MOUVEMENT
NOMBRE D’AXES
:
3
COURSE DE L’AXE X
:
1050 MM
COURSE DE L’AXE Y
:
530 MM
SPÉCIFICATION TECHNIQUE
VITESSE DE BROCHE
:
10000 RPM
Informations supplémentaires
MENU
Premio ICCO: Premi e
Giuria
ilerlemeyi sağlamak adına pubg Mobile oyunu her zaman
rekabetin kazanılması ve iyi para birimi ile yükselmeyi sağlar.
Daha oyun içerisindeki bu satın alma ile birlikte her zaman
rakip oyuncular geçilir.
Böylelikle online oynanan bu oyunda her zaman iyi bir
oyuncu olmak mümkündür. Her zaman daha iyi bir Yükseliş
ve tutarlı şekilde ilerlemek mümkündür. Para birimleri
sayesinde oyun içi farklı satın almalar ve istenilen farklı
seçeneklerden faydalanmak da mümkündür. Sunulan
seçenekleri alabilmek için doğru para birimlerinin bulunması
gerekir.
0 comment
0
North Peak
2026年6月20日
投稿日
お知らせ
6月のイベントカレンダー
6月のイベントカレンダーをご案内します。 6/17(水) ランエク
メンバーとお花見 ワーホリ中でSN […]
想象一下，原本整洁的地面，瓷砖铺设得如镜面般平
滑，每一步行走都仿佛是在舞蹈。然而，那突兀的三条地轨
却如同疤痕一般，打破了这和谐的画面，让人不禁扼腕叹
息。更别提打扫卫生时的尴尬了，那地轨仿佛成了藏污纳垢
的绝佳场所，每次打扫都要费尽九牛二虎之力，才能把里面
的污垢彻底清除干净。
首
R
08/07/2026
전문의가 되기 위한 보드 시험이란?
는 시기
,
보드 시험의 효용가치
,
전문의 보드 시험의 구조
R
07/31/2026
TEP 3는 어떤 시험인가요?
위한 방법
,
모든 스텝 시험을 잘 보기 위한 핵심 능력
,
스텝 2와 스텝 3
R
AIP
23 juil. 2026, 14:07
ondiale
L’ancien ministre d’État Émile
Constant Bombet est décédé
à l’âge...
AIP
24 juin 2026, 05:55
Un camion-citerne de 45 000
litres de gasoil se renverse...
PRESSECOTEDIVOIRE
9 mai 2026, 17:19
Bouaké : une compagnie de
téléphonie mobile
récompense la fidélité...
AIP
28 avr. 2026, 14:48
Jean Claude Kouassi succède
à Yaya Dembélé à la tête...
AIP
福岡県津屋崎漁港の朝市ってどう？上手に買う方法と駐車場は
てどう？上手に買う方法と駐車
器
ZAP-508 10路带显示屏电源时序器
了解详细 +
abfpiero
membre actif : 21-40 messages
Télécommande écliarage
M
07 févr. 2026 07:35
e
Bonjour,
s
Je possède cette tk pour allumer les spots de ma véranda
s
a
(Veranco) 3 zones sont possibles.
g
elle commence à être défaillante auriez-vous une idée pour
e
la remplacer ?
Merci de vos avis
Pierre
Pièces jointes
= = = =
→ **Work order**
In the entries above, find every line with the word "satın" and list it.

→ **Exercise solution**
Daha oyun içerisindeki bu satın alma ile birlikte her zaman
sayesinde oyun içi farklı satın almalar ve istenilen farklı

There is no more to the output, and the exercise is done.